Simmons was able to perfectly portray a tormented fan base, but also cut to the heart of the sports experience: you follow your team through all the good and band and ultimately they will reward you (unless you live in Cleveland). The beauty of sports is their ability to resonate with entire populaces which they draw together against common foes. Sports are a metaphor for life and despite the ups and downs we all fight through.

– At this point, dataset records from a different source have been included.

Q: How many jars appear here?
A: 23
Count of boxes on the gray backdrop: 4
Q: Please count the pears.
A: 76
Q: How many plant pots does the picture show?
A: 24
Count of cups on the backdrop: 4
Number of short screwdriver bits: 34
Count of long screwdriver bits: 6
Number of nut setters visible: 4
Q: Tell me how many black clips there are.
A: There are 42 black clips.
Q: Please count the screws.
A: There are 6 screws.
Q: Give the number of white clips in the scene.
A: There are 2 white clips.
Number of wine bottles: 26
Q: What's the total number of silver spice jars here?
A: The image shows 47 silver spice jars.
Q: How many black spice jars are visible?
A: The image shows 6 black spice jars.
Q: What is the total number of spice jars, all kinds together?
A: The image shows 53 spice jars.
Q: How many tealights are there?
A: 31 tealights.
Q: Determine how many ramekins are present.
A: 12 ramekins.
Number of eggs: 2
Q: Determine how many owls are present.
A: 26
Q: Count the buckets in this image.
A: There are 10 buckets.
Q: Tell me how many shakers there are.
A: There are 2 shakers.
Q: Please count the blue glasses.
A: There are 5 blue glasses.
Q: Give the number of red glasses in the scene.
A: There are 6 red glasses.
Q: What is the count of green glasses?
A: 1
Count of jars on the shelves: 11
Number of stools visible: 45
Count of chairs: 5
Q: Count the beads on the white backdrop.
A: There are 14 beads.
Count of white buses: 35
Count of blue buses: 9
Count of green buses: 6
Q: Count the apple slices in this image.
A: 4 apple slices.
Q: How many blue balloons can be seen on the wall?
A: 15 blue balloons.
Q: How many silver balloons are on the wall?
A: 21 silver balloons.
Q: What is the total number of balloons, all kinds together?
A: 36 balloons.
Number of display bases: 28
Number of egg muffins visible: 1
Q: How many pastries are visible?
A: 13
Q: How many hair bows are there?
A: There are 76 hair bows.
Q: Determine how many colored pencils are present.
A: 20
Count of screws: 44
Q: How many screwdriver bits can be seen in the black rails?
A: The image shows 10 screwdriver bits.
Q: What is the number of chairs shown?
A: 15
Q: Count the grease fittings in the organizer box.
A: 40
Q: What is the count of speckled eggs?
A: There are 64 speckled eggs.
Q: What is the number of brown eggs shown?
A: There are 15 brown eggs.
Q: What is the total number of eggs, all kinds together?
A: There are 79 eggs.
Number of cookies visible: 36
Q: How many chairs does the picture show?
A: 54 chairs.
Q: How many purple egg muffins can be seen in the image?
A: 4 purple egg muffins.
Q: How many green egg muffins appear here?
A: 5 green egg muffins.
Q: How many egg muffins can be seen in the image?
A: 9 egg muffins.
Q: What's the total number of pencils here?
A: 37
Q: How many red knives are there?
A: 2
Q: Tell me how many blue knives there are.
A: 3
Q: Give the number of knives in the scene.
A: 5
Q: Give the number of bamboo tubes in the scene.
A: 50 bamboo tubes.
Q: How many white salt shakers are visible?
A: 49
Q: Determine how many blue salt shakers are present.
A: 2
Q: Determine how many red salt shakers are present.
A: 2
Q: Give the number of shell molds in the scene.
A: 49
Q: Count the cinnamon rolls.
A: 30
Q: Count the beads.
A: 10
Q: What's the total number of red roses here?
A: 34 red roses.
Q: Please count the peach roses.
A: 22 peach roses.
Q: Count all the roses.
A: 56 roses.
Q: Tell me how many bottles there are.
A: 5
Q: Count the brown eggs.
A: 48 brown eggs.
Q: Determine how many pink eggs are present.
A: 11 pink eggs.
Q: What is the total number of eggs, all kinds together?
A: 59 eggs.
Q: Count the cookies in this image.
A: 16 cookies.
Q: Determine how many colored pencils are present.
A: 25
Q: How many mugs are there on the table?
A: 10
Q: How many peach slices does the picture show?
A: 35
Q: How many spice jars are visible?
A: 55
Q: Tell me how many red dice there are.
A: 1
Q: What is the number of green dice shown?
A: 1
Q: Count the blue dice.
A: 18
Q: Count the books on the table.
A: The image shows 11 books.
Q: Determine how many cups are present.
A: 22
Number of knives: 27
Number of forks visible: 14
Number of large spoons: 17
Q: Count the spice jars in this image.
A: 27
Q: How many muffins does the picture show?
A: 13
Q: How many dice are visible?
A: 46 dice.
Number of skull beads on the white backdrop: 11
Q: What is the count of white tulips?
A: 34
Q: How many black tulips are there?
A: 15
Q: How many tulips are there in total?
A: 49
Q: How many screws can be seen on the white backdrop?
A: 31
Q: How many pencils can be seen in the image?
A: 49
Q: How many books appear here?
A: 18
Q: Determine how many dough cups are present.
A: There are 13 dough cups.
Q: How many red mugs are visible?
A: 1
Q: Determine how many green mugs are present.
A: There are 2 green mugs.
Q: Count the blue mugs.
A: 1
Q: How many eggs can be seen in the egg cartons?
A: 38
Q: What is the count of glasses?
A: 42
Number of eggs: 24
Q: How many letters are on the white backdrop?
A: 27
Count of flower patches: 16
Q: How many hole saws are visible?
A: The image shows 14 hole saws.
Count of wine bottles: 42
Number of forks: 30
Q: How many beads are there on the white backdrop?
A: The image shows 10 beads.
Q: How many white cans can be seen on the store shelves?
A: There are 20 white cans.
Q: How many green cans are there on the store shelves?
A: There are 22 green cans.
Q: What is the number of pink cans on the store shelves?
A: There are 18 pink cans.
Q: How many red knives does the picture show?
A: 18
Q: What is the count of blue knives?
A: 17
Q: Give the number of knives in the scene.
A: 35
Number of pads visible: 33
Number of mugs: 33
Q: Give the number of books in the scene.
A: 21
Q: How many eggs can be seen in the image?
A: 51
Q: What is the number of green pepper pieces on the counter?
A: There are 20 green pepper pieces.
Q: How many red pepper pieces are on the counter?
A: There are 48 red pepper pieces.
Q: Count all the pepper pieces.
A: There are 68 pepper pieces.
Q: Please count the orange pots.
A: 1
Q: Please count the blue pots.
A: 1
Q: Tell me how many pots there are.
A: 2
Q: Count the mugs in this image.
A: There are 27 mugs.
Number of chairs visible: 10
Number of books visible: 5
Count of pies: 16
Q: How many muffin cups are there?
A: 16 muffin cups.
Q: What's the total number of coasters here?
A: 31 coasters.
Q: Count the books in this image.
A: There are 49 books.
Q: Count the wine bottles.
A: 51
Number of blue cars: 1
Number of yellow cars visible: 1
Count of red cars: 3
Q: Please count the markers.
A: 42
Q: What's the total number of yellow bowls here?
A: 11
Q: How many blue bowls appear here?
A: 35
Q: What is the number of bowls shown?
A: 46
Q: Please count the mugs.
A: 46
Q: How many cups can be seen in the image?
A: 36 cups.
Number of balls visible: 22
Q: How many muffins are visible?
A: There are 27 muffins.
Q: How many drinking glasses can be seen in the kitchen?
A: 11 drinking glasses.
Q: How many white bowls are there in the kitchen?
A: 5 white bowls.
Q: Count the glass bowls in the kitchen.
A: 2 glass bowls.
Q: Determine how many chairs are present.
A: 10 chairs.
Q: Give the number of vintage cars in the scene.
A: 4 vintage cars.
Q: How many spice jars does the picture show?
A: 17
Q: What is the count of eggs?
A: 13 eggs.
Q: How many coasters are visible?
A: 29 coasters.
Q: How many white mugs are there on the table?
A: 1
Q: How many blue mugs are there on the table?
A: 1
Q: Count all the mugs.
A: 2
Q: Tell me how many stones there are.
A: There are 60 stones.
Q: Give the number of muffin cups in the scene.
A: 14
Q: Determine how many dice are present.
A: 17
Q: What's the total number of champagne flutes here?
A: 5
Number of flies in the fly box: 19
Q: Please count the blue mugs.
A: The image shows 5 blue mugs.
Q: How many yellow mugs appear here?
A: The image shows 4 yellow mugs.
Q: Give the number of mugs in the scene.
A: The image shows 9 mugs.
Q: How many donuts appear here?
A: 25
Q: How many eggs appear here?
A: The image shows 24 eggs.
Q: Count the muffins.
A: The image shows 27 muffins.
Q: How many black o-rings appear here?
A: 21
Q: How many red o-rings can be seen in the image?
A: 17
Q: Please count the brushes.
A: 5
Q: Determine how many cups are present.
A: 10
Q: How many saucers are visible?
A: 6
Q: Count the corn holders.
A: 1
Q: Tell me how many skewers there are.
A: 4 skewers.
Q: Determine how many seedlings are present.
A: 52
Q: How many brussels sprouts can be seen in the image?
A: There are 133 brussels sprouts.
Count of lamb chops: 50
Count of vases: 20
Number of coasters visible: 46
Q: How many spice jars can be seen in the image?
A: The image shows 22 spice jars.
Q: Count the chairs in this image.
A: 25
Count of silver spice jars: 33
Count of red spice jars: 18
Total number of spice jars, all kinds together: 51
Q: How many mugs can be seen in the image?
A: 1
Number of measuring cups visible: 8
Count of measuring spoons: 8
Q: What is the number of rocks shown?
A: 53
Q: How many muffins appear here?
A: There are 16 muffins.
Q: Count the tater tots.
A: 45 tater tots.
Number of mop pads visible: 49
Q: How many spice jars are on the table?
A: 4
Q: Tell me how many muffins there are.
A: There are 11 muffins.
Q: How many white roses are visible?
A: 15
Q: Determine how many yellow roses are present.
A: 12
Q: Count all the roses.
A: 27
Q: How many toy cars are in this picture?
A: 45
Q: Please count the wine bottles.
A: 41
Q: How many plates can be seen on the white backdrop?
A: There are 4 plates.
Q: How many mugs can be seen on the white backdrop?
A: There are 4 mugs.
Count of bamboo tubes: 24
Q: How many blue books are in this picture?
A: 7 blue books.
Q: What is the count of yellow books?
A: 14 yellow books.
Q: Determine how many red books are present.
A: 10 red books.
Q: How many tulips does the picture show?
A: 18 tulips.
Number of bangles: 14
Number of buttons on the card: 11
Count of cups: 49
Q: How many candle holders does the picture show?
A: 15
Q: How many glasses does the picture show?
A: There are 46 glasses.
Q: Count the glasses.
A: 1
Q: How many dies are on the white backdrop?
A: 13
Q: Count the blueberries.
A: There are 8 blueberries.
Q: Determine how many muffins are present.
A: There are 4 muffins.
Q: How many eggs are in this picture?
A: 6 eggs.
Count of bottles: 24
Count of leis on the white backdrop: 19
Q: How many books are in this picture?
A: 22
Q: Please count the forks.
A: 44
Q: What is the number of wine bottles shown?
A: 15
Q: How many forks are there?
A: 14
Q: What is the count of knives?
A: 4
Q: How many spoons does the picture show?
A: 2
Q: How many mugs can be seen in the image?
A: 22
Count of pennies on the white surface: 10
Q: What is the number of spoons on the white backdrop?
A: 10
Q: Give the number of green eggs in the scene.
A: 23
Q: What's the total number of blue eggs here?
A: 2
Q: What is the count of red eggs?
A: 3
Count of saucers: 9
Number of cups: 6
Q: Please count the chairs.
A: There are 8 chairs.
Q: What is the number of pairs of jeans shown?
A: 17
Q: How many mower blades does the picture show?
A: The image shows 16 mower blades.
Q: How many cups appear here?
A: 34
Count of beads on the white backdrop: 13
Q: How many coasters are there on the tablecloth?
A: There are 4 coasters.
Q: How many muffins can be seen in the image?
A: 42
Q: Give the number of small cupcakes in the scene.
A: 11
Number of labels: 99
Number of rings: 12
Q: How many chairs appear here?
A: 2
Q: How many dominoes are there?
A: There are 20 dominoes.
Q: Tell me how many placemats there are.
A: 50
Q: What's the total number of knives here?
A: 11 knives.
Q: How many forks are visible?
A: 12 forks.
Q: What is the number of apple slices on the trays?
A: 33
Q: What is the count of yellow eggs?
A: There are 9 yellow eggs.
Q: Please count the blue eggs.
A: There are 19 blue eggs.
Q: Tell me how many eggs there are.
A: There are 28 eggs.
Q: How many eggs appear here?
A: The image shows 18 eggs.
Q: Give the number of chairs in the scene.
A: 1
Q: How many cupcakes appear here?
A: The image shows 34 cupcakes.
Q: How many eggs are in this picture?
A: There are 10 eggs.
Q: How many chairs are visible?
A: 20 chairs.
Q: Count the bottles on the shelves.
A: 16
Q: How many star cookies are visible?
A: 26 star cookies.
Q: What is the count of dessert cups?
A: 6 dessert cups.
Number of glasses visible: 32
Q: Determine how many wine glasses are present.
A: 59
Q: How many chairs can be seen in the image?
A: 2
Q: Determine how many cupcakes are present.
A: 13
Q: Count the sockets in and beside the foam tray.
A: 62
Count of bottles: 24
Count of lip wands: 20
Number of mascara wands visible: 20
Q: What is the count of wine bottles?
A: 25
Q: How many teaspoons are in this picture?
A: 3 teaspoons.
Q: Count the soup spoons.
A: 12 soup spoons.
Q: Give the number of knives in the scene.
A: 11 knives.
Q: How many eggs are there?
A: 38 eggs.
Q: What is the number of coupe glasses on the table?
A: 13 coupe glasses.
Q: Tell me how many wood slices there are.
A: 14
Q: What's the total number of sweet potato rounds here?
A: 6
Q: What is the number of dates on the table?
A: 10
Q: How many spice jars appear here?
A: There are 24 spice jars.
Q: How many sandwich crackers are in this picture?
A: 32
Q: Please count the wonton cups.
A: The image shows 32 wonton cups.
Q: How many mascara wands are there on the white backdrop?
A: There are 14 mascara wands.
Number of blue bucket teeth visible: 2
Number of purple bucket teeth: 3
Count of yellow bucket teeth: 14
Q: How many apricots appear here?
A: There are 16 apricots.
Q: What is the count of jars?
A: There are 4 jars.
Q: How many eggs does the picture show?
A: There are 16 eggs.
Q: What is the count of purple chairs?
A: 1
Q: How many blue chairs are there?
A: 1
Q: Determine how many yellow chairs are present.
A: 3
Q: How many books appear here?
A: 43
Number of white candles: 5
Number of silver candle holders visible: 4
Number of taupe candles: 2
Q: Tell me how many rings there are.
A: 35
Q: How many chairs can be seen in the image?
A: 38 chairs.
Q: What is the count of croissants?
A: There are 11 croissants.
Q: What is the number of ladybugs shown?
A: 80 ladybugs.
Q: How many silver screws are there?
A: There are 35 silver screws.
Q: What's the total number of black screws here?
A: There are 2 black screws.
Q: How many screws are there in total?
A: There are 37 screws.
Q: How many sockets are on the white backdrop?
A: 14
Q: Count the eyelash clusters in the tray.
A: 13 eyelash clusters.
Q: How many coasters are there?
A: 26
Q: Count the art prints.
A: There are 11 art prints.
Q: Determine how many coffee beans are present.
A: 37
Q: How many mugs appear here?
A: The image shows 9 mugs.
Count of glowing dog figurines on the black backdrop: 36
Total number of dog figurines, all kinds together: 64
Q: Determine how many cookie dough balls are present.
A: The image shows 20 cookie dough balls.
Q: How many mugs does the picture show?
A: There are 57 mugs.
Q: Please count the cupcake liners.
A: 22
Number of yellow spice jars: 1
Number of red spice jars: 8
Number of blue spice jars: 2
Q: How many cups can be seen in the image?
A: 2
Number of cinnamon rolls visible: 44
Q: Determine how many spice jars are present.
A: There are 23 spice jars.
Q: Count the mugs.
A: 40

Now for something a little different: Reggie Bush voluntarily gives up his Heisman. Terrible. For shame, NCAA, for shame. Even though he was paid by a greedy agent (who recieves no punishment whatsoever and only came forward because he was burned by Bush) there is no denying that in 2005 he was the best player in college football (just watch the clip he was electrifying!) Now, they want to punish USC and Bush? Why? Bush does not play for USC anymore and given he has now voluntarily given up his Heisman what was the point? In all likelyhood a lot of great players take money and gifts - Bush got caught. Did it somehow affect his on-field performance? When the money was promised did that make him play harder? I doubt it. Now, Vince Young (who may have also taken money) wants the 2005 Heisman. Newsflash: It is not yours, nor will it ever be. End the stupidity NCAA, please.

1 comment:

Brittany said...

Now now, do not come down too hard on Vancouver sports teams. May I remind you of the Vancouver Giants? Although the tickets are not an exhorbitant $60 for the nosebleeds (the most in Canada - stat courtesy of Monday's Metro), the Giants deserve just as much, if not more, recognition as being Vancouver's team.
Their resume, since inaugerated in 2001:
- one President's Cup
- one Memorial Cup
That's 2 cups in 10 years! The closest thing the Canucks have come to a cup is at the Roxy on Sunday night. The Giants are the spirit of hockey in Vancouver, as one can tell from the buzz in the crowd (or is that the fact that I only paid $15 a ticket and can therefore afford the $7 beer, or 2?!).
Now digressing from hockey, if I liked baseball, I am sure I could find some redeeming stats about the Vancouver Canadians. How about badminton? We must be good at that?!
Thanks for the reading suggestion - maybe it will give more insight to Mr Simmons and his neverdying love of the Boston Red Socks.